* [Actions to take]
(1) In the excerpt about the boy and the dishwasher, how long does the boy's phone call last?
(2) Carry on the humor piece about the boy, the unwashed bowl and the dishwasher sign, starting after its final line.

* [Excerpt provided]
[Start of section]

Um, can you please put that in the dishwasher?

BOY

But I’m on the phone.

BOY’S MOTHER

Put it in the dishwasher.

BOY

Soon as I’m done with this call, Mom. Promise.

Well, the boy’s cell call lasts four days. It’s one of his shorter calls. Many last a week.

When the phone call finally ends, the boy puts the bowl into the dishwasher. “See, I told you I’d put it in the dishwasher,” he tells his mother.

So his mother, upset at having to wait four days for a dish to be put in the dishwasher, takes matters into her own hands. She picks up a Magic Marker -- the big one that smells like gasoline -- and makes a sign.

“PUT YOUR DISHES/GLASSES IN THE DISHWASHER!!! NOW!”

Count the exclamation marks. Four. Are there too many? More likely, are there enough?

In theory, we could post signs everywhere in our house. PICK UP YOUR TOWELS!!! in the bathroom. NO FEET ON THE FURNITURE!!! in the den. NO JUGGLING THE GLASSWARE!!!!!!!! at the dining room table.

“We need a jail,” I tell my wife.

[End of section]

* [Supplied information]
[Start of section]

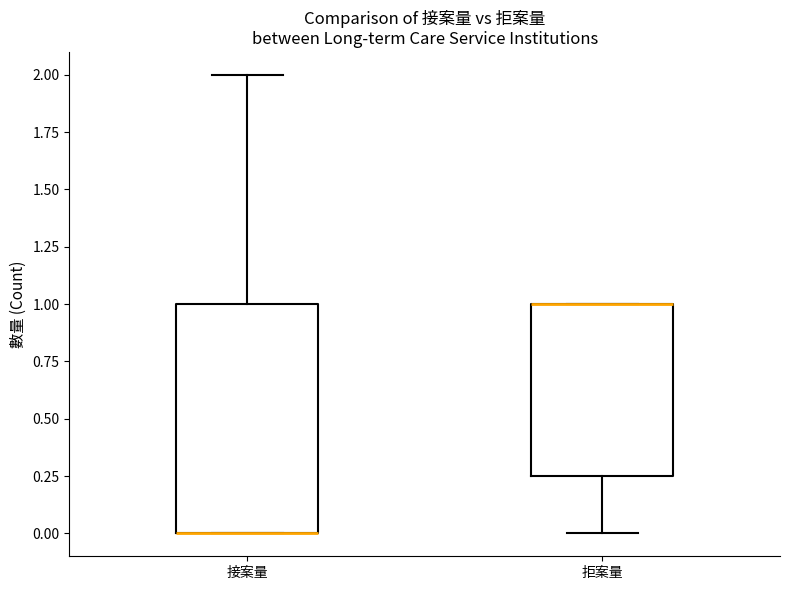

Which box is the tallest, from its lower edge to its upper edge?

接案量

[End of section]

* [Answer set]
(1) Four days.

(2)
“A what?”

A jail. A drunk tank. A brig. We have reached the point at our little home where pleading and threatening are no longer enough. We need an entire criminal justice system of our own.

“When they don’t listen, we’ll just lock ‘em up,” I say.

“That’s brilliant!” my wife says.

“No, you’re brilliant,” I say, a compliment I don’t toss around lightly, usually just with brilliant people -- such as my wife, who is raising four kids alone. I’m there, of course, but it’s never quite clear why. I’m handy with carving knives and Christmas trees. Other than that, I’m largely decorative. It’s really only a matter of time before she starts dating again.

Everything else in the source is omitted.